Where would we be without apps? Still trying to hail a cab in the rain probably, as there would be no Uber. And, we would have no one to share our distress with as we wouldn’t have Instagram or Snapchat.
It’s true, there were cameras on phones before the iPhone came along. But, where the iPhone made a difference is with apps like Facebook, Twitter or Instagram you can share photos so easily.
But it was how people used their phones to take photos that became a social phenomenon. The first front facing camera appeared on the iPhone 4 in 2010, and from there the selfie exploded. It is estimated that 12 trillion digital photos will be taken in 2017, 85% of them on mobile phones.

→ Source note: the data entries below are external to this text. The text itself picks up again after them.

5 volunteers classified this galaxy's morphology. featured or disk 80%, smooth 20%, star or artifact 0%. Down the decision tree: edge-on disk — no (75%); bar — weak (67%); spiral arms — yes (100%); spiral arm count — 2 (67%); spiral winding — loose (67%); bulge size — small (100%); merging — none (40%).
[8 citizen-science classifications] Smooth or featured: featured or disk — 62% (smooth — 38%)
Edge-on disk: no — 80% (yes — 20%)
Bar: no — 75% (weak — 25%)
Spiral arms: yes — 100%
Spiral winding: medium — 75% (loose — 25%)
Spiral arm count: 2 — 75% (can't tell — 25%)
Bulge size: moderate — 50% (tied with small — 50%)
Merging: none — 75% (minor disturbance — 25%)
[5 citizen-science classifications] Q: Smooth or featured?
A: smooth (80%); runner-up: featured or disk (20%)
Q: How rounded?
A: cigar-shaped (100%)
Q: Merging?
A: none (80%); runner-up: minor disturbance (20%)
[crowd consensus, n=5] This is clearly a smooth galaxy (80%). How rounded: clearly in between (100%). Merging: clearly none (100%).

Remember those bulky camcorders people used to lug around? Now, that camcorder is your phone. That in itself is astounding (to anyone over the age of about 30, anyway).
Cisco estimates that by 2019, 80% of internet traffic will be video. Much of this will be live streamed through platforms such as Facebook Live and Periscope. Facebook boasted eight billion daily videos as of November 2015, the latest available figures.

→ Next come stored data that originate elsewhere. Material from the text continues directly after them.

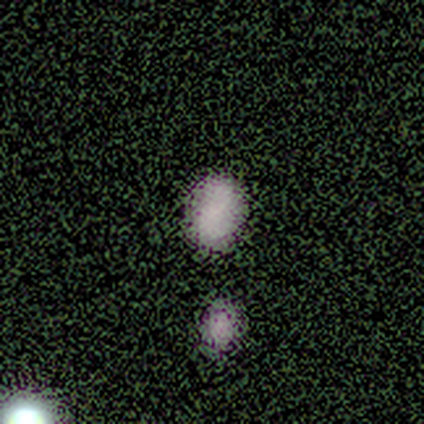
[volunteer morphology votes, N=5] This is likely a star or artifact rather than a galaxy (60%).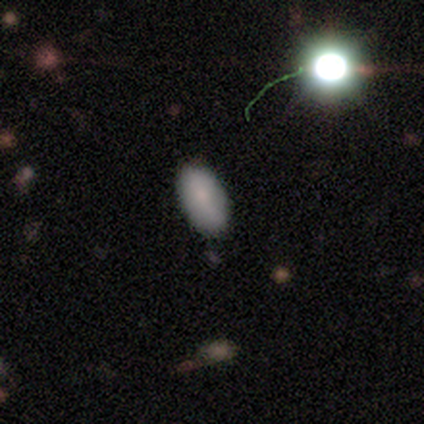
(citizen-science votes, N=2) Morphology: type=smooth (100%); roundness=in between (100%); merging=none (100%).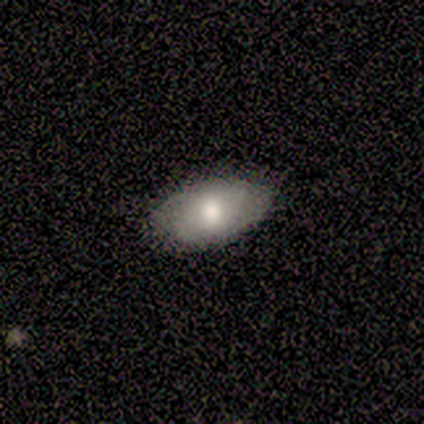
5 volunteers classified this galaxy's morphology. smooth_or_featured: smooth (p=0.80) [alt: featured or disk p=0.20]
how_rounded: in between (p=0.75) [alt: round p=0.25]
merging: none (p=1.00)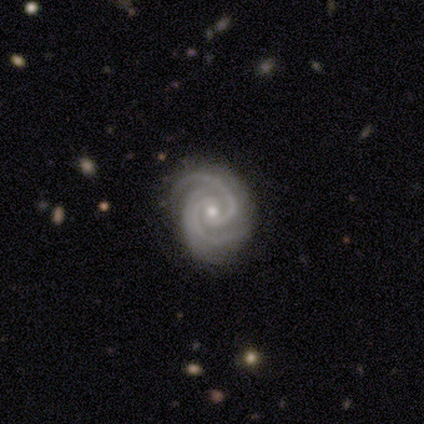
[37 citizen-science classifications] Volunteers were most divided on "bulge size": small: 56%, moderate: 44%, dominant: 0%, large: 0%, none: 0%. More confident: edge-on disk — no (100%); smooth or featured — featured or disk (97%); spiral arms — yes (97%); merging — none (83%); spiral arm count — 2 (69%); bar — no (64%); spiral winding — tight (63%).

The most downloaded app in the first year of the app store was a game: Crash Bandicoot Nitro Kart 3D. That has since been eclipsed by the likes of Angry Birds, Fruit Ninja and the Candy Crush Saga. Between them, these have been downloaded billions of times and, admit it, wasted countless hours.
If the iPhone is the gadget of the century, the iPod can make a good shout for second place. Launched in 2001 with the slogan ‘1,000 songs in your pocket’, it was the product that set Apple on the road to superstardom.
Before the launch of the iPhone and the iPad, the iPod was responsible for 48% of its revenue. Now it is little more than a footnote. The iPhone does everything the iPod can do, plus a lot more. The iPhone has all but killed its big brother.
Text messages used to be stored on phones as individual files. It could be a time-consuming hassle, as you had to open a whole series of files one by one to follow a conversation. Then the iPhone came along and introduced threaded messages. You could see a whole conversation in one place. It’s a feature that has been mimicked by WhatsApp and saves valuable time, every day.
Cash is no longer king. It’s not quite in its death knell but Apple is doing its best. You can use Apple Pay on your phone to pay with your debit and credit cards wherever contactless payments are accepted. You don’t need to get your wallet out, just your phone. You can even use it to replace your Oyster Card on the tube.
10. Everything Else
If the iPhone was 100 we would still struggle to put in everything we use it for and all the items it has made redundant.
Here are a few more: alarm clocks, books, step counters, compasses, maps, calculators, flashlights, the radio. We could go on.